Excerpted records: Begin

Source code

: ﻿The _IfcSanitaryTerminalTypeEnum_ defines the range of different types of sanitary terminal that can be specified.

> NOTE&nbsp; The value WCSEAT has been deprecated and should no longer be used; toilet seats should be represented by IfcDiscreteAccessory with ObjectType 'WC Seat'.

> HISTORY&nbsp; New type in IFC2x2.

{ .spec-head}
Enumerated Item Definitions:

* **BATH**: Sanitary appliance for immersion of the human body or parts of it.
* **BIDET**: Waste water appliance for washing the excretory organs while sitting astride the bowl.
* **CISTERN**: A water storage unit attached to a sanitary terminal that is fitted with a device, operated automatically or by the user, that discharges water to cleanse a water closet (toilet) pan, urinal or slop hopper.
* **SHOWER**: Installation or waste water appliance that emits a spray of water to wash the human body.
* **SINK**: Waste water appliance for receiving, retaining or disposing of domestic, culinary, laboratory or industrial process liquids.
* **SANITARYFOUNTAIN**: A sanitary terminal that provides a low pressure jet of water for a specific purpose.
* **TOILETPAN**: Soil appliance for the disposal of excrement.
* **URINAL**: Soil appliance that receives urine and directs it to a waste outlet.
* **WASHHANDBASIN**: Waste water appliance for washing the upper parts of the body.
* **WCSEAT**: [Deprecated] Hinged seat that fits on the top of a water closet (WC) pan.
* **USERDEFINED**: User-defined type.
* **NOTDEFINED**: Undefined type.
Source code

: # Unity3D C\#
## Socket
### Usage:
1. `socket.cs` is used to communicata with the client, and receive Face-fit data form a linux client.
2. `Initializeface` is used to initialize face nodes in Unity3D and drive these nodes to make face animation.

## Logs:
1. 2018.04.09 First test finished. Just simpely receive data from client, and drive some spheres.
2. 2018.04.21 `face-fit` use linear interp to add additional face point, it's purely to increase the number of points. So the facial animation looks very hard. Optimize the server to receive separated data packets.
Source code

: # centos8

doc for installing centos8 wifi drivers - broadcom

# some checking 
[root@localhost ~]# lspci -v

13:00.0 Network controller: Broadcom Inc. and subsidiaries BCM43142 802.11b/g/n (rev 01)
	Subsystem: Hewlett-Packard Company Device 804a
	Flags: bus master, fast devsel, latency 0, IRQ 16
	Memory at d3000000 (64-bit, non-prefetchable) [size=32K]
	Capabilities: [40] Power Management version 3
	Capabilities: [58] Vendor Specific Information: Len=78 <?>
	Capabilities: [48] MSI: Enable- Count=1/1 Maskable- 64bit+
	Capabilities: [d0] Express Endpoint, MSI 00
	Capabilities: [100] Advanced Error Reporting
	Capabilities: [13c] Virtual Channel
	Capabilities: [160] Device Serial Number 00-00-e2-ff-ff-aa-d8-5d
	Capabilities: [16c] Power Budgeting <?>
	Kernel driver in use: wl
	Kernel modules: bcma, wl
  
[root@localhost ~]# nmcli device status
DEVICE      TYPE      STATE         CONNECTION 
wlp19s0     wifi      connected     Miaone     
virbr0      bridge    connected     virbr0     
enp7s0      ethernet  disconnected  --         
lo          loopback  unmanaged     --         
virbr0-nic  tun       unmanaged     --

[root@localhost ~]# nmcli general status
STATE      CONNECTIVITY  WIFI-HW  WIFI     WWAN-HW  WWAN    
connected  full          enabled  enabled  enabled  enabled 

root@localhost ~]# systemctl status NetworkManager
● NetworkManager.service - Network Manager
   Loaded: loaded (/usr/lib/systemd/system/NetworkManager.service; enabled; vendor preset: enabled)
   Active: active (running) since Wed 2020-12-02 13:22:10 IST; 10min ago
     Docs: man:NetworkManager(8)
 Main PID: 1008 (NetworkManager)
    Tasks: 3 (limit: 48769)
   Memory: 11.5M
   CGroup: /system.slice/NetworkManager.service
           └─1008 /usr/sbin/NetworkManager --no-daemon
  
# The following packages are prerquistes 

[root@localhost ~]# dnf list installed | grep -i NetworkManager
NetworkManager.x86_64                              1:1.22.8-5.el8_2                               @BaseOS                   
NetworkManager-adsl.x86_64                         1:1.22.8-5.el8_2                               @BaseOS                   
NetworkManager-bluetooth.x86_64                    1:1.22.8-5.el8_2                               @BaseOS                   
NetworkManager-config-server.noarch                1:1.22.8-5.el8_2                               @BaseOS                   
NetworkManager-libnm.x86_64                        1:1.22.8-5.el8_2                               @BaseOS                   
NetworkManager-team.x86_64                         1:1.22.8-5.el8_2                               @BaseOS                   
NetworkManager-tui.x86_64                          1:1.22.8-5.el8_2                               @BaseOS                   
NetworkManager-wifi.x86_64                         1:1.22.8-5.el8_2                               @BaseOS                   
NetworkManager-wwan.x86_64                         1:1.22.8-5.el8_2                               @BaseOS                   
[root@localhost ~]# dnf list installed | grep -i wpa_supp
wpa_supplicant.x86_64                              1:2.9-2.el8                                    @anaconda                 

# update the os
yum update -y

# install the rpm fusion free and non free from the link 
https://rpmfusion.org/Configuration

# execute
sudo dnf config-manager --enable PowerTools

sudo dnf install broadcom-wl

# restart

Excerpted records: End

Identify each line in the rows above that contains the string "Memory", and copy every such line verbatim.

■ Your solution:
	Memory at d3000000 (64-bit, non-prefetchable) [size=32K]
   Memory: 11.5M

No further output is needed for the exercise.